--- Your task ---
Retype, exactly as they appear below, the lines between the line holding "CVE-2026-47034" and the line holding "Back to A&A Towing Home", both ends included.

[Records excerpted from a collection]
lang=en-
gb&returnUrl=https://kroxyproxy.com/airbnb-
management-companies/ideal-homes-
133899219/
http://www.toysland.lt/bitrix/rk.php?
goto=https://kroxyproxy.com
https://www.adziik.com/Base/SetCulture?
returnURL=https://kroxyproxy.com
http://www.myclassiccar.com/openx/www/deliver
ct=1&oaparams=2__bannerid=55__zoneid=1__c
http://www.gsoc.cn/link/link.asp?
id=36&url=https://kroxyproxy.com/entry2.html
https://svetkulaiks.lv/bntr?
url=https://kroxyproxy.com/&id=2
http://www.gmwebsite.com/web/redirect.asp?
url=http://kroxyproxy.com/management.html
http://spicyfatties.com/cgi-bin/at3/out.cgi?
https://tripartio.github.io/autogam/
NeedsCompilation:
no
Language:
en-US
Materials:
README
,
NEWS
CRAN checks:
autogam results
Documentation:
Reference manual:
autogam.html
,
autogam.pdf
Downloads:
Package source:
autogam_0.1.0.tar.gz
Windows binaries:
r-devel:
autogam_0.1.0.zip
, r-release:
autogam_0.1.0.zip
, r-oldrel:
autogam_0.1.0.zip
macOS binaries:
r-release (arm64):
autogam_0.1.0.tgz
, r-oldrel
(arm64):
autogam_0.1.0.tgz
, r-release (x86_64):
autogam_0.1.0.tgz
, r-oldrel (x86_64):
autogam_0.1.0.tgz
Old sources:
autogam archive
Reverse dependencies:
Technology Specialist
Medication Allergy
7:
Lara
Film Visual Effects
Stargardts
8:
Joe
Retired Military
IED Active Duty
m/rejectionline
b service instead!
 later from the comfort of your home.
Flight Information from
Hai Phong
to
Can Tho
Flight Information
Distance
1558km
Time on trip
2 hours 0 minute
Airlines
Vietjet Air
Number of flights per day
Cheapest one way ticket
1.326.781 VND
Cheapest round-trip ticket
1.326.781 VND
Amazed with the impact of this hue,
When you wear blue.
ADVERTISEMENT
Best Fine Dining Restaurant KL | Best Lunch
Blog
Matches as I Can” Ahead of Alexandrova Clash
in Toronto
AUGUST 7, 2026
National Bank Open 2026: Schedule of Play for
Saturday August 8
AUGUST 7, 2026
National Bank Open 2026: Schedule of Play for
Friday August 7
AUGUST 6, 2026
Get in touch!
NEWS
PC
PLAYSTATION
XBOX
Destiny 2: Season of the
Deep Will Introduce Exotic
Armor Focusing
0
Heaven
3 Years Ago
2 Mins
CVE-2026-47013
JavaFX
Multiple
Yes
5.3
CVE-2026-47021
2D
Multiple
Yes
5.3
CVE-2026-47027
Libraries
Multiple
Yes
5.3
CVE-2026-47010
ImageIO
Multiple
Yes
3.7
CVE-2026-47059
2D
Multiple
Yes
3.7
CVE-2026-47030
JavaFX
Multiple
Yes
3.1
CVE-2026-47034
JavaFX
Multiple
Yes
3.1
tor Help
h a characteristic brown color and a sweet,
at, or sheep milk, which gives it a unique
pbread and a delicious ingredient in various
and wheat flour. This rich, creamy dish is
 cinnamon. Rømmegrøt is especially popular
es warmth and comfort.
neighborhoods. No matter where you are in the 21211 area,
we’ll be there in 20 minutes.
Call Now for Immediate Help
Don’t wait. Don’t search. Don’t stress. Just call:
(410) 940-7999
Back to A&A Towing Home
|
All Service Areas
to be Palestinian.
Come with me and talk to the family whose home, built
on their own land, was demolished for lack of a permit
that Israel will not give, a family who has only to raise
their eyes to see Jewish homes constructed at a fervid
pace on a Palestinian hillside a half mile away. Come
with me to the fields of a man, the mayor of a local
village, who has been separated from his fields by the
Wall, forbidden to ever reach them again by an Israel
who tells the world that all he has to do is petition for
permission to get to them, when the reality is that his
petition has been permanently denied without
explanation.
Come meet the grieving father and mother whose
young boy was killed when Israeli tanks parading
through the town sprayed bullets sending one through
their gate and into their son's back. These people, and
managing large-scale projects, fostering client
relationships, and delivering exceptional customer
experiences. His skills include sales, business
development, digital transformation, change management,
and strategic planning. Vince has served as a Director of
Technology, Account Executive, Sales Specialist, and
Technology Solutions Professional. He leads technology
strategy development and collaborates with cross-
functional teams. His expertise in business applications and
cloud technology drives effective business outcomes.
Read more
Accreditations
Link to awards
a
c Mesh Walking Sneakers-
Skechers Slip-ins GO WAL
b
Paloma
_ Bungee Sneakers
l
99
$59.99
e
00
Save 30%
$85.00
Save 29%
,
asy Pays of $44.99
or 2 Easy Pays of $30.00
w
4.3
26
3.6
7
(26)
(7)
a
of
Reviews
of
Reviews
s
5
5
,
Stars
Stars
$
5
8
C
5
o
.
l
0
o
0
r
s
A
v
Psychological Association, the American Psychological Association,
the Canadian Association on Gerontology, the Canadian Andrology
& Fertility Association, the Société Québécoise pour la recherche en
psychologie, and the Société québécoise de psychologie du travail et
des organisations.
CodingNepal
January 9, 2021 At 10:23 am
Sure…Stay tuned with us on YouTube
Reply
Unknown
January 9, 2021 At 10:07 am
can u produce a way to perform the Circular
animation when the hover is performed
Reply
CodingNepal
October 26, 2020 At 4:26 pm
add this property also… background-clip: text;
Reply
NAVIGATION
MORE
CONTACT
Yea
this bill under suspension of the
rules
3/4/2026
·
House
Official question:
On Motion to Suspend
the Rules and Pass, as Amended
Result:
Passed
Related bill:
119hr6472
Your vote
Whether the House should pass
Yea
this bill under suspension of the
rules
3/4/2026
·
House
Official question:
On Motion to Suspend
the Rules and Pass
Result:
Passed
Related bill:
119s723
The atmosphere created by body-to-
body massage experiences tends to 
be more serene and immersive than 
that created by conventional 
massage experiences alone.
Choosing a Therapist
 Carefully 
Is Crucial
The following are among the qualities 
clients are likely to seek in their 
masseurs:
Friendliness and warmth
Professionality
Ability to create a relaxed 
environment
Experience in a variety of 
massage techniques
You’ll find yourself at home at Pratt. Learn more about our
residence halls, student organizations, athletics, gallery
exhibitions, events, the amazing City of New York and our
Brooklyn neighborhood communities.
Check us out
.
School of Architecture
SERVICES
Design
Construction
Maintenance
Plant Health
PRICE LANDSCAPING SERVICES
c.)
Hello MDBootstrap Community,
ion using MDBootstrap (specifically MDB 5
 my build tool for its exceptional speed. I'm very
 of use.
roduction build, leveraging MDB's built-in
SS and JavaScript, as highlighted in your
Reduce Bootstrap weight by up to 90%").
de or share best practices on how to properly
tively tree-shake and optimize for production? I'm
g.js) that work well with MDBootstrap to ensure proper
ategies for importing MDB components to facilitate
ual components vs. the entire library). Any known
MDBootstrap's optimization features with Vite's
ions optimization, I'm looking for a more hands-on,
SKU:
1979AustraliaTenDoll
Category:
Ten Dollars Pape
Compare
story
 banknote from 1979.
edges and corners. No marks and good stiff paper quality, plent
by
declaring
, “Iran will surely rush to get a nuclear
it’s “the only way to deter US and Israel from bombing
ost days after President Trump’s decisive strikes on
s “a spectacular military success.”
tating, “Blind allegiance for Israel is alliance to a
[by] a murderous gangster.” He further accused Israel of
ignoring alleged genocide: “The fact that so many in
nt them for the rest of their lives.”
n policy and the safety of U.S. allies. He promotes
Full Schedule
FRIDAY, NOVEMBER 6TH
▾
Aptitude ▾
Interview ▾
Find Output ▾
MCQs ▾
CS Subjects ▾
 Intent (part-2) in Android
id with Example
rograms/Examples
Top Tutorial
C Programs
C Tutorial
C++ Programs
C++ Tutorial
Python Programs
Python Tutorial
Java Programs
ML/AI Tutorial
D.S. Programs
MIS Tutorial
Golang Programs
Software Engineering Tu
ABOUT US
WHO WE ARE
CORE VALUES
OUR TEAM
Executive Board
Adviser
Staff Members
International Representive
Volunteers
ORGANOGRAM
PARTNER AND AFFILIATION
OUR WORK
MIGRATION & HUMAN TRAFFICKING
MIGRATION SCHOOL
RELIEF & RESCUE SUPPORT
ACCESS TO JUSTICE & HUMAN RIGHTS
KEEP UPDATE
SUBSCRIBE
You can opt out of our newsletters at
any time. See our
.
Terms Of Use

--- Response for this exercise ---
CVE-2026-47034
JavaFX
Multiple
Yes
3.1
tor Help
h a characteristic brown color and a sweet,
at, or sheep milk, which gives it a unique
pbread and a delicious ingredient in various
and wheat flour. This rich, creamy dish is
 cinnamon. Rømmegrøt is especially popular
es warmth and comfort.
neighborhoods. No matter where you are in the 21211 area,
we’ll be there in 20 minutes.
Call Now for Immediate Help
Don’t wait. Don’t search. Don’t stress. Just call:
(410) 940-7999
Back to A&A Towing Home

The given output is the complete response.